Spam. It’s the blight of the Internet. It’s the fly in the soup. There’s no worse feeling than seeing your little new mail icon light up, and jumping over to check to see what delight your Inbox holds, and finding a piece of spam instead. But, what to do? There are just so many places out there where you need to give an email address!

Well, obviously, the first thing I always suggest is Pobox’s awesome spam protection, but you can also use multiple email addresses to help stem the tide of spam. All Pobox accounts include at least 3 addresses, which all deliver to the same place.

The first address is your protected address. This address is your precious. You only give it to people you know in real life, and trust. This address is for personal correspondence ONLY. No matter how much you like a company, or trust a shopkeeper, never give your protected address to any company – sooner or later, it will get sold. (Also, don’t make your protected address something like aaa@pobox.com – any very common first name or three or four letter combination will get spammed by dictionary attacks, no matter how careful you are.)

Then, the other two addresses can be rotated. If you start getting too much spam to one of them, you can deactivate it for a few weeks. Then, turn it back on. Or switch it to a new address!
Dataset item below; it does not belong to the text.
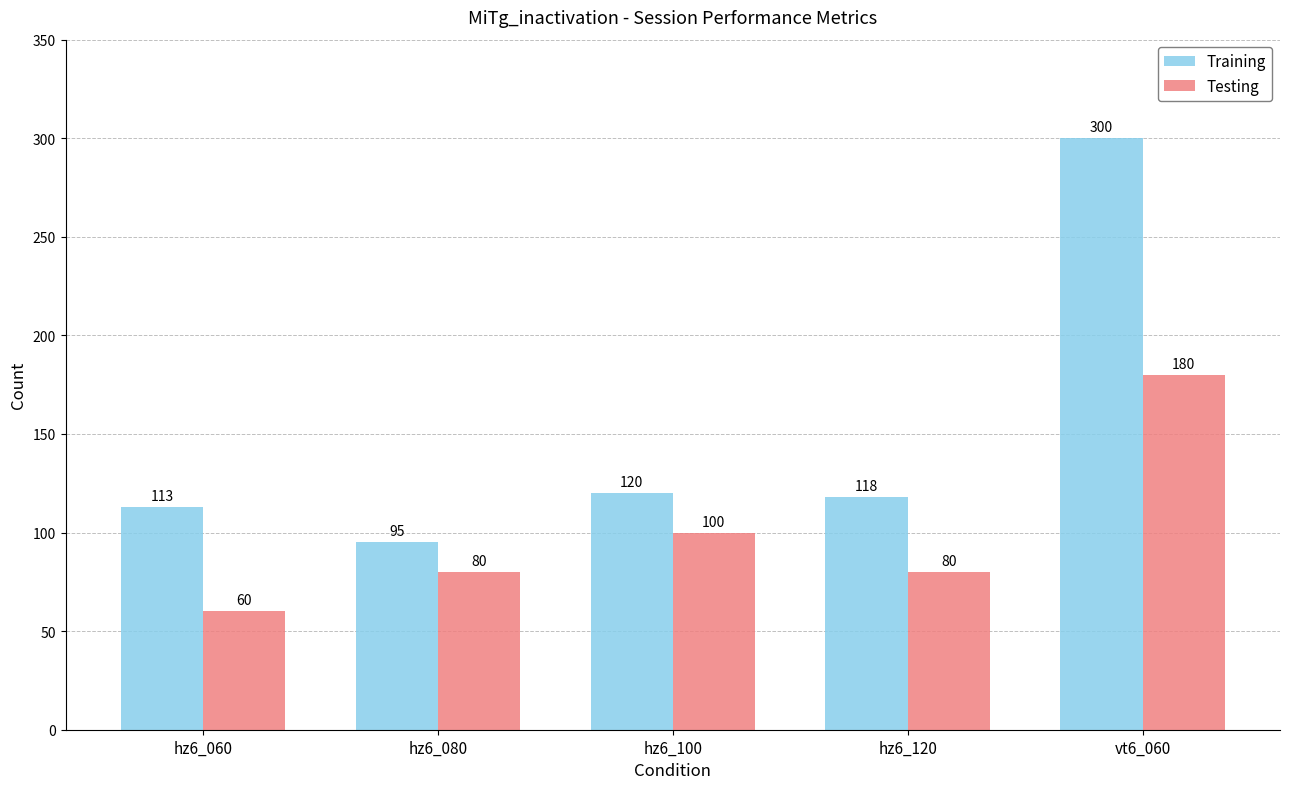

Reading right to left, what are all the values shown in this chart?

Training: vt6_060=300	hz6_120=118	hz6_100=120	hz6_080=95	hz6_060=113
Testing: vt6_060=180	hz6_120=80	hz6_100=100	hz6_080=80	hz6_060=60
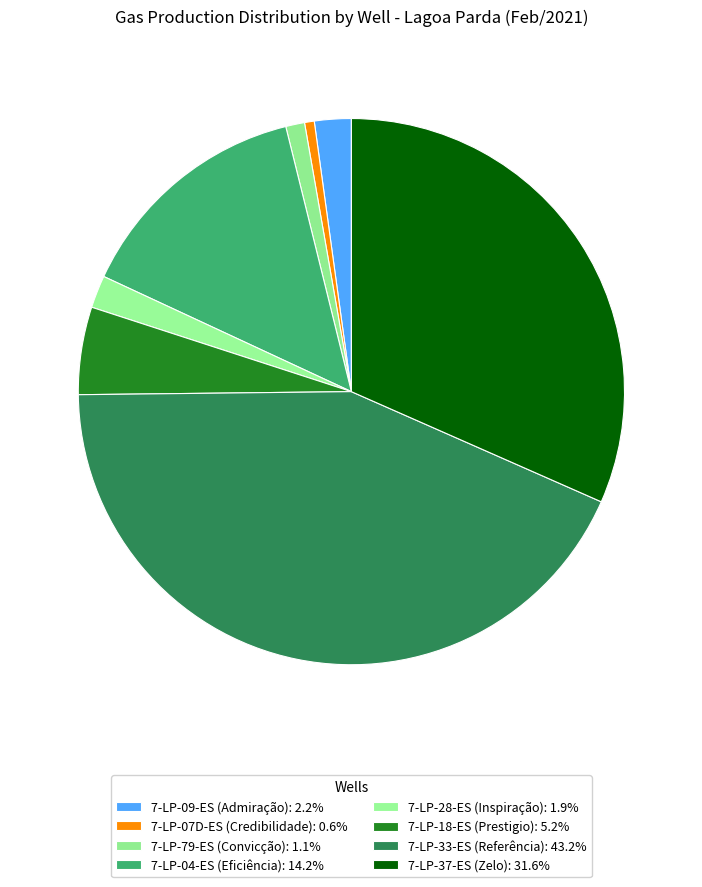

Is there any slice that represents more than half of the pie?

No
Even better, get your own domain, and use AllMail to send mail sent to any address at your domain (except for ones that you specifically want to send elsewhere) to one address. Pobox spam protection lets you see which address a piece of spam was sent to, so if you see that an address at your domain is getting too much spam, you can deactivate it, so messages to that address will bounce. Spammers usually get the hint pretty quickly that an address just doesn’t work anymore.